Twenty minutes later, with nothing to drink, I’m on the point of conking out. There’s a lot of aggressive horn blowing, dangerous and threatening traffic and young drivers shouting abuse. I’m clearly seen as the cause of gridlock and it seems like there’s not a lot of sympathy when you’re broken down in an open-top Morgan. Maybe it’s the combination of Ray-Bans, Drummonds-logo shirt and Fendt baseball cap.

Did I look like a prat? No, but I feckin’ felt like one. Not good. Time to ring the dependable FBD Assist, who call M50 recovery. It’s not the first time that they’ve rescued me.

Half an hour later the recovery truck appears and I ask the driver if he has any water, first for me, then for the car. A Dub, he grudgingly obliges and we top up the radiator. The engine temperature is now normal enough and uneasily, I’m homeward bound. The combine overheating will never be as an unpleasant experience as this was. That’s reassuring.

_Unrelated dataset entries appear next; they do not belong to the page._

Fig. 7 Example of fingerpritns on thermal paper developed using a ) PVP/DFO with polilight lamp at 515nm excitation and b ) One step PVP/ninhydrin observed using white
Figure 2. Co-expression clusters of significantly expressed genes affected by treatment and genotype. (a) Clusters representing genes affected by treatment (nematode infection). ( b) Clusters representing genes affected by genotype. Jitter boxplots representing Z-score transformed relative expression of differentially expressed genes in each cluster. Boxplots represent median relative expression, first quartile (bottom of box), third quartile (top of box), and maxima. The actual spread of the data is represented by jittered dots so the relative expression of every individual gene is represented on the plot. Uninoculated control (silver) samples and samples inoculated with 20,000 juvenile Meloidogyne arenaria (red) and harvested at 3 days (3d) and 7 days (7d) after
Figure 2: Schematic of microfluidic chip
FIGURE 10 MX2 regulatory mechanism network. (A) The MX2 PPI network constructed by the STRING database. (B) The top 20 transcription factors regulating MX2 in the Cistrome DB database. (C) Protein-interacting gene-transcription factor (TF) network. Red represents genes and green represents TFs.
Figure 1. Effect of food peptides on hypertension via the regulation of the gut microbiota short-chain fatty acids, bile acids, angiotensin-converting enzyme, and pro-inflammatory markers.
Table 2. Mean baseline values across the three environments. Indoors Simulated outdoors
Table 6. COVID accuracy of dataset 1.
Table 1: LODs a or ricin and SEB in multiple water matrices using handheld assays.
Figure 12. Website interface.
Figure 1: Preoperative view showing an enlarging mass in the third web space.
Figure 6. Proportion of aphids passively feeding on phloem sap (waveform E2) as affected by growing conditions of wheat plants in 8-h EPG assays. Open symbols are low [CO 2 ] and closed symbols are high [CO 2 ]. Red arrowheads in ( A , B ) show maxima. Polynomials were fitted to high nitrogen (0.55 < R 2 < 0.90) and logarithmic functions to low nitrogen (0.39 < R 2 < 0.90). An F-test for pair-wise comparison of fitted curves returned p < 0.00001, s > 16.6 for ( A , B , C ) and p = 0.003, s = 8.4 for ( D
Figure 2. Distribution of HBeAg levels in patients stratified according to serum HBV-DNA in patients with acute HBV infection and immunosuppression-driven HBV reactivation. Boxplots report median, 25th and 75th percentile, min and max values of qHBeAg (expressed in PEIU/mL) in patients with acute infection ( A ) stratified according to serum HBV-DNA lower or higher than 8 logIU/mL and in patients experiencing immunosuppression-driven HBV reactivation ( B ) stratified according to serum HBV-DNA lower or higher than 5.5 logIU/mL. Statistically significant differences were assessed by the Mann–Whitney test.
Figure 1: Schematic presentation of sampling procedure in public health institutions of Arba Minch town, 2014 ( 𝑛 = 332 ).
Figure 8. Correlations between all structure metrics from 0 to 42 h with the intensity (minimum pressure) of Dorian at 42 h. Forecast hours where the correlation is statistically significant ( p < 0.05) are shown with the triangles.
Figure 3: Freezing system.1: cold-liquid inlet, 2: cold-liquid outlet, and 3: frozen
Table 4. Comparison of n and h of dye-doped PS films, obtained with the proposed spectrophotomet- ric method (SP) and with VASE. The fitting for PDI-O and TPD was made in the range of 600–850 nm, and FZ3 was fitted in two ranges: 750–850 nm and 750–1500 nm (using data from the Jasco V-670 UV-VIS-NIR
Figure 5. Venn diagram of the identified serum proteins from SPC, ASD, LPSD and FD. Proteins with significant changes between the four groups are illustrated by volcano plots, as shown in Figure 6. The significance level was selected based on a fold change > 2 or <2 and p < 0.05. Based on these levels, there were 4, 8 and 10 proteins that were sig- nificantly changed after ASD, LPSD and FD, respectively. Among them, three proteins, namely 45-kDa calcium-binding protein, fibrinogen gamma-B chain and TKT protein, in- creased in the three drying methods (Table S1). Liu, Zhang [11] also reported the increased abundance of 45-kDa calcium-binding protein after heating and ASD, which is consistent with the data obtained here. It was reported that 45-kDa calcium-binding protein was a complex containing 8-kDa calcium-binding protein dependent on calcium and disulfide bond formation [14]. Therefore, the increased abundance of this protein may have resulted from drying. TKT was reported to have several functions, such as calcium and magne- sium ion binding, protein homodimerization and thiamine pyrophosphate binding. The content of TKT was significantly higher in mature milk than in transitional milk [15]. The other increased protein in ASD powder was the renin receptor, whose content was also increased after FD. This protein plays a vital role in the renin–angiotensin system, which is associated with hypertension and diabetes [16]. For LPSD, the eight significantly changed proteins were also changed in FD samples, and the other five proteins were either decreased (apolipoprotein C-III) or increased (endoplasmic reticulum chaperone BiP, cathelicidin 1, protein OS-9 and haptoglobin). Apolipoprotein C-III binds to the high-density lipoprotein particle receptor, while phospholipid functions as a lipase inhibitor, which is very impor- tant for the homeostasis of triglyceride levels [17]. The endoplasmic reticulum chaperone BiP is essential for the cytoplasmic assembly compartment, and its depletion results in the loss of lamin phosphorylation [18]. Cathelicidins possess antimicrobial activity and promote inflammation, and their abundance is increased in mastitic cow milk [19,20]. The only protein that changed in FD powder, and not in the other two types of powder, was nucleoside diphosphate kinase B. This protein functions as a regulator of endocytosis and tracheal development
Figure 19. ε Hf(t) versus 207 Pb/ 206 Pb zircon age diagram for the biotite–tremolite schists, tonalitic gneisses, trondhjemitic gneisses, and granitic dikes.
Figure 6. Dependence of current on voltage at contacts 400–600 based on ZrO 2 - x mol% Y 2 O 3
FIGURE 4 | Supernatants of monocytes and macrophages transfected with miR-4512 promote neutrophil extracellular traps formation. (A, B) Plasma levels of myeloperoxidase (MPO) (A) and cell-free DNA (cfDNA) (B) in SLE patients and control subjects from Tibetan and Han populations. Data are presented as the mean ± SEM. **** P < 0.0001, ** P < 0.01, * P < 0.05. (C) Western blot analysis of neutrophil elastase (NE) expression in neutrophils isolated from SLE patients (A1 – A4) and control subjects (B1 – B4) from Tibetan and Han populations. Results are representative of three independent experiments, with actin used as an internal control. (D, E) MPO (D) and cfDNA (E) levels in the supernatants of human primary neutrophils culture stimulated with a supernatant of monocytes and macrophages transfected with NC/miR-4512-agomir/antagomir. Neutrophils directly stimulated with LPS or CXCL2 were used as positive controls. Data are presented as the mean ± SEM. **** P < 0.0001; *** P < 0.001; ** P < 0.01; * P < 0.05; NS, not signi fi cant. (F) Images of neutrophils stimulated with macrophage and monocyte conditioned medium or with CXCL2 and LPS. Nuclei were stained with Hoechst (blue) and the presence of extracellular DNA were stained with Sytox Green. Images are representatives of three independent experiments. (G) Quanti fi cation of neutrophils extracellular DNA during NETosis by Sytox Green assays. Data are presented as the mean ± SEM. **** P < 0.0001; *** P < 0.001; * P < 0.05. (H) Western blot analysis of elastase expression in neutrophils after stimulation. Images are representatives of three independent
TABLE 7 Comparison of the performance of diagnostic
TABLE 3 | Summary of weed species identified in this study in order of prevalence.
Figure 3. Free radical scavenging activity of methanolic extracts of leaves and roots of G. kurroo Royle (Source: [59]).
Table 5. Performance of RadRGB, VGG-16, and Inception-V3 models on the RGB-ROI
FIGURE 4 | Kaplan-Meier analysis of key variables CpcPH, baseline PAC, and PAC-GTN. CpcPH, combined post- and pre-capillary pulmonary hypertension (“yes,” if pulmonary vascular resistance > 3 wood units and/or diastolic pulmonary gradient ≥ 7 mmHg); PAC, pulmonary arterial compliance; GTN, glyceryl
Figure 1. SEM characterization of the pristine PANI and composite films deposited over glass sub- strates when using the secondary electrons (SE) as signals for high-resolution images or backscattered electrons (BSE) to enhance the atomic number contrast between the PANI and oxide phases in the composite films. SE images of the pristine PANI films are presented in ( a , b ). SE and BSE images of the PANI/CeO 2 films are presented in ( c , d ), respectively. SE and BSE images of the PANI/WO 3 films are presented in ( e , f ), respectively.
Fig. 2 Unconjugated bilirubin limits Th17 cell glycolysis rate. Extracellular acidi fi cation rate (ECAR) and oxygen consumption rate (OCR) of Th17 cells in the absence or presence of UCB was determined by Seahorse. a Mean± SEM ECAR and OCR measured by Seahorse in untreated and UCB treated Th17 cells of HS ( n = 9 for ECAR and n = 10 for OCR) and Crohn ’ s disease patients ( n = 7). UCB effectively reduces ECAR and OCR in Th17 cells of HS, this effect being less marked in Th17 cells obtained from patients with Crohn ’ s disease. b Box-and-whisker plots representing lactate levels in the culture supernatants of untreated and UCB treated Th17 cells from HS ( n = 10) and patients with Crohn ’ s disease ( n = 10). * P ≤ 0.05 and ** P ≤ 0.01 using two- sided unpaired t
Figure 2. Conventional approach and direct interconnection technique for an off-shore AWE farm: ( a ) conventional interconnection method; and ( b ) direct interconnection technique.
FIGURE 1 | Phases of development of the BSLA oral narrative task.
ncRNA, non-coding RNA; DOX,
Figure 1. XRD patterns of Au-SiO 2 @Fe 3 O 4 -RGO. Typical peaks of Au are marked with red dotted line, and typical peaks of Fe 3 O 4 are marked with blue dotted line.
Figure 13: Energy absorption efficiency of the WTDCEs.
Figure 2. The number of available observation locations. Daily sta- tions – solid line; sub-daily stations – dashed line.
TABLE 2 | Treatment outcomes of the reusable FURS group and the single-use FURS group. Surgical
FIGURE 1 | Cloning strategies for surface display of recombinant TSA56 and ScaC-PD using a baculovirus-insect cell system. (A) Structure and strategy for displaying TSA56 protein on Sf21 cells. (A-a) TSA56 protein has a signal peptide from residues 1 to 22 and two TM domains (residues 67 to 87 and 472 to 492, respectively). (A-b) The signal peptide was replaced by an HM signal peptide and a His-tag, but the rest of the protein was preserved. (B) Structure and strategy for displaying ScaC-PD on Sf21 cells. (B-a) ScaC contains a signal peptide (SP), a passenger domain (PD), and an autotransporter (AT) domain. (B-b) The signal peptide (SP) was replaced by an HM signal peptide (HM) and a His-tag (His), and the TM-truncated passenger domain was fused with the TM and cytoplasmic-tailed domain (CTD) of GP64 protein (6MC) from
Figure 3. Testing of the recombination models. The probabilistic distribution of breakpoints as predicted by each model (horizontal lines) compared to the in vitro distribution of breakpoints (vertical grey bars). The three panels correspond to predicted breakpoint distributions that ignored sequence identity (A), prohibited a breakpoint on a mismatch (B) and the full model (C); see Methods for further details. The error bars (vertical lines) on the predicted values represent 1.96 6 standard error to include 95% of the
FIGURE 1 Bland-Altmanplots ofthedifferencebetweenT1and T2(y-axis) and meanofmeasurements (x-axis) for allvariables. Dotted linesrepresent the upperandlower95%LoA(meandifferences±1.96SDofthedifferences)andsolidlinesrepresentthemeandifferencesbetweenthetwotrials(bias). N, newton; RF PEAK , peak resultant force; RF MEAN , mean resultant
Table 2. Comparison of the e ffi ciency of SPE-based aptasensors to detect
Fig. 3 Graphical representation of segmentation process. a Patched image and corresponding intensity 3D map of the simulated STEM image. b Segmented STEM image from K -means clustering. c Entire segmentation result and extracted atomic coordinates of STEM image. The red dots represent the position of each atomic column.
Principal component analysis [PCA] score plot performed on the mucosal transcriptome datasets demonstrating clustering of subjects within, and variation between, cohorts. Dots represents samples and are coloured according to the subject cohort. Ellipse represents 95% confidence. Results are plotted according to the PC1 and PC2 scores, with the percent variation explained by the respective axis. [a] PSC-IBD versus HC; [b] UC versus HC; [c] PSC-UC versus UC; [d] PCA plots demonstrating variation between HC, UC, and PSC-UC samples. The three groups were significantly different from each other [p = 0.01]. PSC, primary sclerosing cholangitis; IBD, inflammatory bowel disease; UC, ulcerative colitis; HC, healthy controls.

On the previous evening, also in brilliant weather, Drummonds held its annual open evening on the farm at Termonfeckin, very close to the coast and north of Drogheda.

If I may digress for a moment, for a bit of very innocent fun.

As children we had a permanent summer caravan in nearby Port Oriel and of course being well-brought-up kids (don’t know where I went wrong), we were not allowed to curse. So, we took great delight, long before Father Ted’s same delight in the swearword, in pronouncing it as TermonFECKIN! The real trick was to say the Termon bit quietly and shout ‘feckin’ very loudly, maybe five minutes later, when you got a poke in the eye from your sister in the back of the Vauxhall Cresta. It still makes me smile and our kids did it as well. Oh, for the childhood innocence of another age. How far we are removed from that today.

Anyhow back to Drummonds which is the only grain and seed merchant in Ireland that I know of which runs a large trials farm.

This is a great resource because it’s local in terms of disease trials and also in evaluating new cereal varieties. With yellow rust excepted, the plots were fairly clean but it’s been a year of low disease pressure.

The Oak Park open day was also a smashing day out with a large display of tillage machinery, without tripping over feeder wagons or any dairy farmer stuff like that, which was (Termon) feckin’ brilliant.